To determine the age of the rock containing Lokuim and its daughter isotope DOL, you can follow these steps:

1. Understand the Relationship Between Parent and Daughter Isotope: The element Lokuim (parent) decays into DOL (daughter) over time. In this scenario, you have a sample that contains 75% DOL and 25% Lokuim, meaning that for every 1 part of Lokuim, there are 3 parts of DOL in the sample.

2. Determine the Ratio of Parent to Daughter Isotope: Since the sample has 25% Lokuim remaining, this indicates that 75% of the original Lokuim has decayed into DOL. This gives a ratio of Lokuim to DOL that can be expressed as: $$\text{Ratio}=\frac{\text{Amount of Lokuim}}{\text{Amount of DOL}}=\frac{25}{75}=\frac{1}{3}$$

3. Use the Decay Formula: The relationship between the parent isotope and the daughter isotope can be described using the decay equation: $$N=N_0{\left(\frac{1}{2}\right)}^{\frac{t}{t_{1/2}}}$$ where $N$ is the remaining quantity of the parent isotope (Lokuim), $N_0$ is the initial quantity, $t$ is the time elapsed (age of the rock), and $t_{1/2}$ is the half-life of Lokuim (3500 years).
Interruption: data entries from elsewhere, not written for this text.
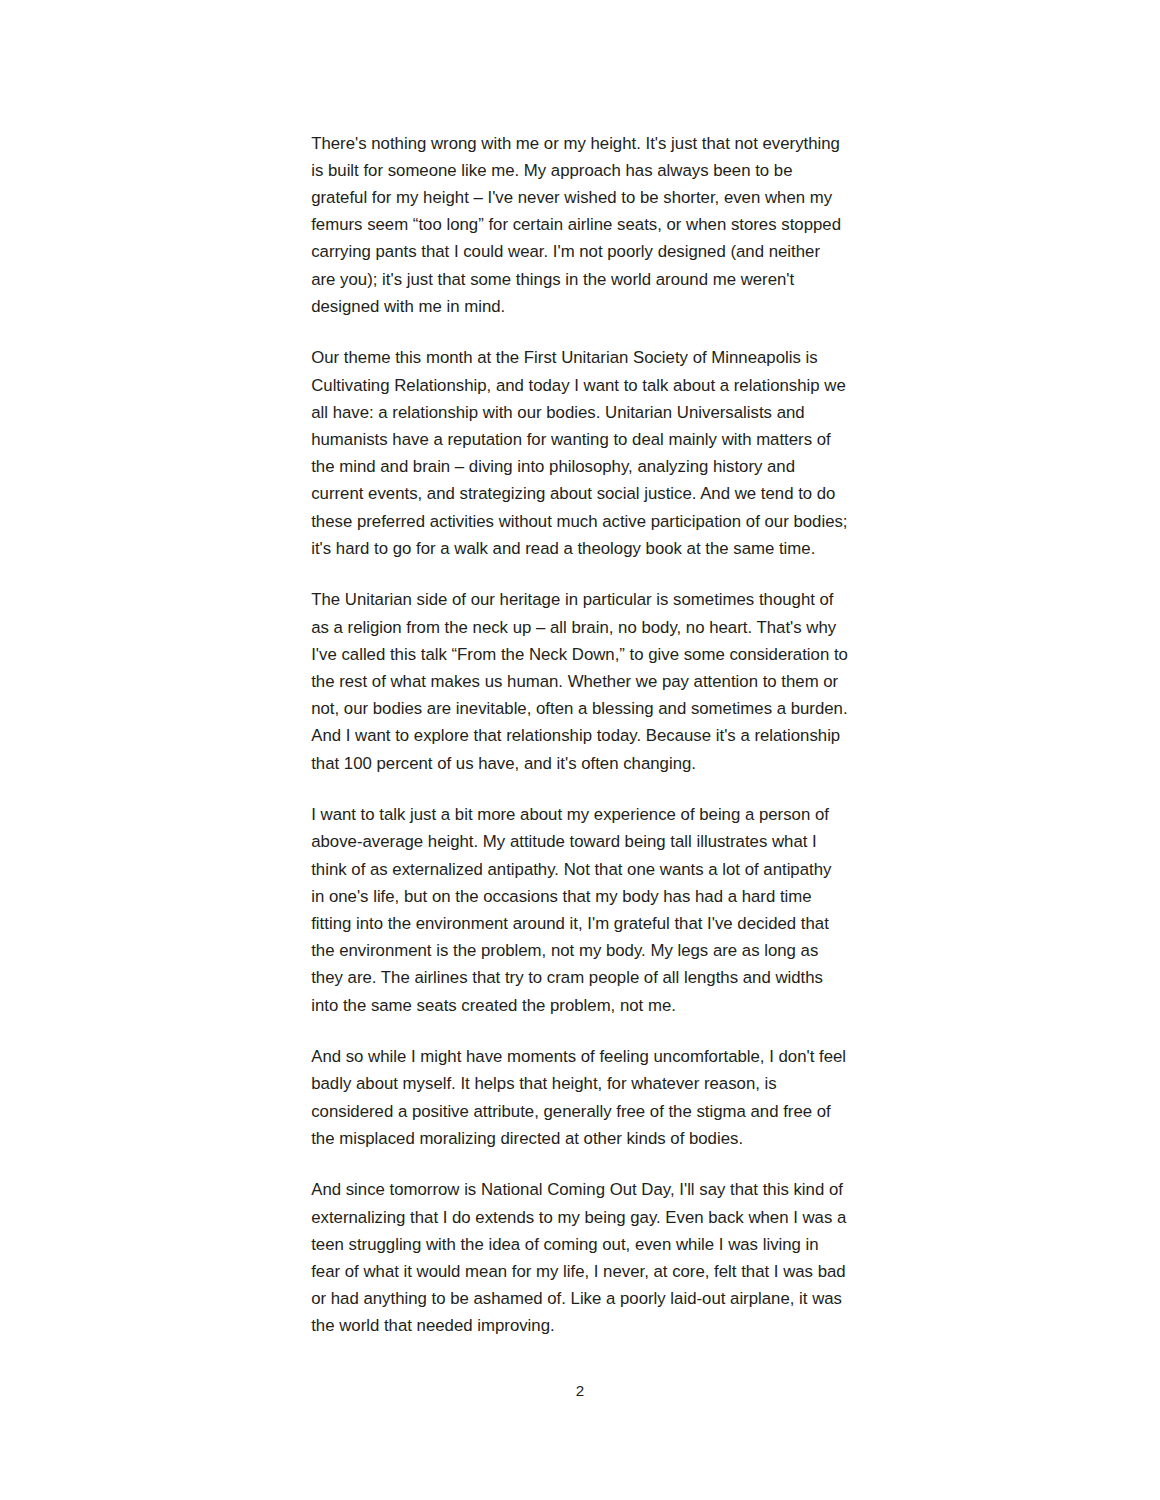There's nothing wrong with me or my height. It's just that not everything is built for someone like me. My approach has always been to be grateful for my height – I've never wished to be shorter, even when my femurs seem “too long” for certain airline seats, or when stores stopped carrying pants that I could wear. I'm not poorly designed (and neither are you); it's just that some things in the world around me weren't designed with me in mind.
Our theme this month at the First Unitarian Society of Minneapolis is Cultivating Relationship, and today I want to talk about a relationship we all have: a relationship with our bodies. Unitarian Universalists and humanists have a reputation for wanting to deal mainly with matters of the mind and brain – diving into philosophy, analyzing history and current events, and strategizing about social justice. And we tend to do these preferred activities without much active participation of our bodies; it's hard to go for a walk and read a theology book at the same time.
The Unitarian side of our heritage in particular is sometimes thought of as a religion from the neck up – all brain, no body, no heart. That's why I've called this talk “From the Neck Down,” to give some consideration to the rest of what makes us human. Whether we pay attention to them or not, our bodies are inevitable, often a blessing and sometimes a burden. And I want to explore that relationship today. Because it's a relationship that 100 percent of us have, and it's often changing.
I want to talk just a bit more about my experience of being a person of above-average height. My attitude toward being tall illustrates what I think of as externalized antipathy. Not that one wants a lot of antipathy in one's life, but on the occasions that my body has had a hard time fitting into the environment around it, I'm grateful that I've decided that the environment is the problem, not my body. My legs are as long as they are. The airlines that try to cram people of all lengths and widths into the same seats created the problem, not me.
And so while I might have moments of feeling uncomfortable, I don't feel badly about myself. It helps that height, for whatever reason, is considered a positive attribute, generally free of the stigma and free of the misplaced moralizing directed at other kinds of bodies.
And since tomorrow is National Coming Out Day, I'll say that this kind of externalizing that I do extends to my being gay. Even back when I was a teen struggling with the idea of coming out, even while I was living in fear of what it would mean for my life, I never, at core, felt that I was bad or had anything to be ashamed of. Like a poorly laid-out airplane, it was the world that needed improving.
2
4. Calculate the Age: Rearranging the decay equation to find time: $$\text{Given that }\frac{N_0}{N}=4\text{(from Lokuim to DOL ratio)}$$ This indicates that the initial amount of Lokuim was 4 times the current amount (since it has decayed to 1/4 of its original amount). Applying the equation: $$\frac{N_0}{N}=4={\left(\frac{1}{2}\right)}^{\frac{t}{3500}}$$ Taking the log base 2 of both sides: $$4=2^2\Rightarrow \frac{t}{3500}=2\Rightarrow t=2\times 3500=7000\text{ years}$$

Thus, the age of the rock is 7000 years.